I work a lot in Java and one thing it does well is profiling. IDEs like Netbeans have profiling options, that are also available as plugins to VisualVM which comes with the JDK. This is great for development, but I think its main use is to settle technical arguments.

Things are a little different in production where hundreds of processes are running with all manner of dependencies. By far the most common problem that occurs is that something has “slowed down”. So without a profiler how would you find out what’s happening? 

First you need to find out what’s going on in the JVM and unless you have an amazing logging framework, it will require some digging. If you’ve ever done this sort of thing before then you’ll know all about thread dumps.
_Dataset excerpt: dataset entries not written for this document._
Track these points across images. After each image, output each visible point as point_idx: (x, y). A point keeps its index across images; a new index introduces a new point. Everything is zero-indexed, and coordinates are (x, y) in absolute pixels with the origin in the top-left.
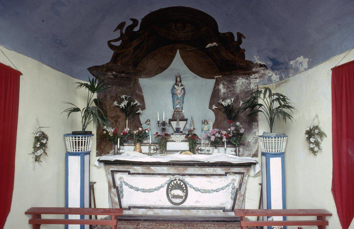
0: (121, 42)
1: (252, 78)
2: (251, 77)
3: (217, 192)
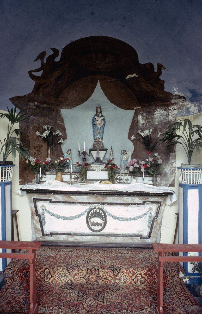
1: (170, 110)
2: (170, 108)
3: (134, 220)
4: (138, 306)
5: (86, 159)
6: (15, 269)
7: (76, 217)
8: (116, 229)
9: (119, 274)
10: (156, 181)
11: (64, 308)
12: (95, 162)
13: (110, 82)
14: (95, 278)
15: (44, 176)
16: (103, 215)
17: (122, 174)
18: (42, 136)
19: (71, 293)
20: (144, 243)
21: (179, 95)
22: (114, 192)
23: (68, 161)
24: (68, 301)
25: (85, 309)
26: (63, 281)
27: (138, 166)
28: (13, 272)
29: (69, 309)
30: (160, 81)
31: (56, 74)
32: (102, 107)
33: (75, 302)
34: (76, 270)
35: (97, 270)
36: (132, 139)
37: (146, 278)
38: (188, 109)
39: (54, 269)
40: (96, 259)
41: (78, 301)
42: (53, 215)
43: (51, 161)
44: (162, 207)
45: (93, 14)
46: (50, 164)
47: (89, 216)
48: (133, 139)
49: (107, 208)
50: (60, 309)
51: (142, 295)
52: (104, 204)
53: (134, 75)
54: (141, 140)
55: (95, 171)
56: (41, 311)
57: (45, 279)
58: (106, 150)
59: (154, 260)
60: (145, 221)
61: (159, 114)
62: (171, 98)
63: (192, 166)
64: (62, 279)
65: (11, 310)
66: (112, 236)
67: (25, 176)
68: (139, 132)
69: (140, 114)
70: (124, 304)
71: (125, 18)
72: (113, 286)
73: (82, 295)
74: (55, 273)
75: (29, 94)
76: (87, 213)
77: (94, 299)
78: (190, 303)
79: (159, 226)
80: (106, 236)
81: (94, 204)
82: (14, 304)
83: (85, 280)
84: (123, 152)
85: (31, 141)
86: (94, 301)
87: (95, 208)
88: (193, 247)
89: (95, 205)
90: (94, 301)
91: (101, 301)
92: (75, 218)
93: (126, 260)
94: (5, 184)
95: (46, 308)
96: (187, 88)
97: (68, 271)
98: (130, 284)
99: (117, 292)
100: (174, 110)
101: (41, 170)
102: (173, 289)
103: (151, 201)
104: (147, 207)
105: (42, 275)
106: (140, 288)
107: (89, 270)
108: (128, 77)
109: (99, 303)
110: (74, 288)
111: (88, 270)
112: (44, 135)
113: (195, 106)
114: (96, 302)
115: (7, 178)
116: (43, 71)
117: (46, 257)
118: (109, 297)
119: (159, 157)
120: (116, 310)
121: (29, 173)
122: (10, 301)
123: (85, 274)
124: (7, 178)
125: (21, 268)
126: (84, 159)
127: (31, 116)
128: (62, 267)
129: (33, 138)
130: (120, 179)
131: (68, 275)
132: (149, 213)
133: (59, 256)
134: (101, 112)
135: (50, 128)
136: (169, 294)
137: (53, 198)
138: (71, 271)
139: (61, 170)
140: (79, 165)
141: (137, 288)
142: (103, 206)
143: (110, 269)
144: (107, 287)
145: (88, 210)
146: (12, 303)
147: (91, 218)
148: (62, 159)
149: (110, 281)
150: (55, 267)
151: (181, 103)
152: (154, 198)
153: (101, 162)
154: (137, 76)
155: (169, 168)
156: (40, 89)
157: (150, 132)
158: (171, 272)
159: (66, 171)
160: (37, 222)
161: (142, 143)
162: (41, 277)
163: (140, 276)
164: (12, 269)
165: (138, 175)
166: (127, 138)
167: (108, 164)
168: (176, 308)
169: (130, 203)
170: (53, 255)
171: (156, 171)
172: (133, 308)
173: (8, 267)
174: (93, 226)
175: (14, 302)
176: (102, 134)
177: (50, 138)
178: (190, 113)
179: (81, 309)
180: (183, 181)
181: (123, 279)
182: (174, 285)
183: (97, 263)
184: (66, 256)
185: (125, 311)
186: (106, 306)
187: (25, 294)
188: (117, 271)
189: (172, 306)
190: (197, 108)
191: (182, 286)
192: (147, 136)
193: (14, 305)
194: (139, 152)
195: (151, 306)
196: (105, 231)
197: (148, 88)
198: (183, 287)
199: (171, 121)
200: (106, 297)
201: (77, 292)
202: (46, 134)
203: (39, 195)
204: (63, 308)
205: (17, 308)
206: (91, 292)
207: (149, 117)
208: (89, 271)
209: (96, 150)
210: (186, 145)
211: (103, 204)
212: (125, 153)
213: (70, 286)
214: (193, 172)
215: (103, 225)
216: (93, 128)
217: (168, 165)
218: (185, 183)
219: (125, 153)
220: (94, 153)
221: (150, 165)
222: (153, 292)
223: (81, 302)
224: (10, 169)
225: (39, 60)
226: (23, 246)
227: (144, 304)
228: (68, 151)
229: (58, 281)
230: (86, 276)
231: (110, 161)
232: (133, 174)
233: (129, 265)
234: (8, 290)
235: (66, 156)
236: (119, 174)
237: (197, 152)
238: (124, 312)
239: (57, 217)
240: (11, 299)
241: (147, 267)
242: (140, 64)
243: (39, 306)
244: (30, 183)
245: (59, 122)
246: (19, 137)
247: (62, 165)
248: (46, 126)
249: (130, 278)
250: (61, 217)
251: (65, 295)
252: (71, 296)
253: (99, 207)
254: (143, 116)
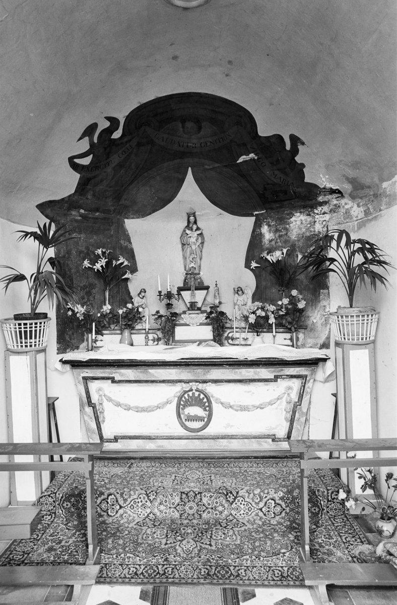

Taking a thread dump is as easy as:

jstack pid > threaddump.txt

or on Solaris you can get a JVM to output a thread dump to its stdout via

kill -3 pid

This will output the stack of every thread running on a particular JVM. If you have an application server that’s running 1000+ threads, then it’ll output a lot of information to wade through. However this can be to your advantage, simply because slow code “hangs around”, and if it’s being noticed then it’s probably holding up multiple threads. It’s then time to try one of my favourite commands: 

threaddump.txt sort | uniq -c | sort -n

This simply says:

  1. sort all lines in the file in alphabetical order. 
  2. count the occurrences of each line.
  3. sort by the number of occurrences.

This will give you a hit count for every method call on your system. Slow calls will tend to stack up, and if you have a sensible naming convention then multiple calls to methods named “send”, “read” or ”write” will jump out at you to suggest an external dependency is to blame. Another thing that sticks out will be recursive calls that might be on their way to a Stack Overflow.

If this doesn’t give you something to go on, and things are still slow, then you might have a deadlock. To verify this you’ll need to take a second thread dump and compare it to the first. Every thread in java is given a unique name, so you can see which threads are common as follows 

cat threaddump.txt threaddump2.txt | grep prefix | sort | uniq -d

Hopefully this’ll return only a handful of matches giving you a good chance at finding out what’s going wrong.

Happy Hunting!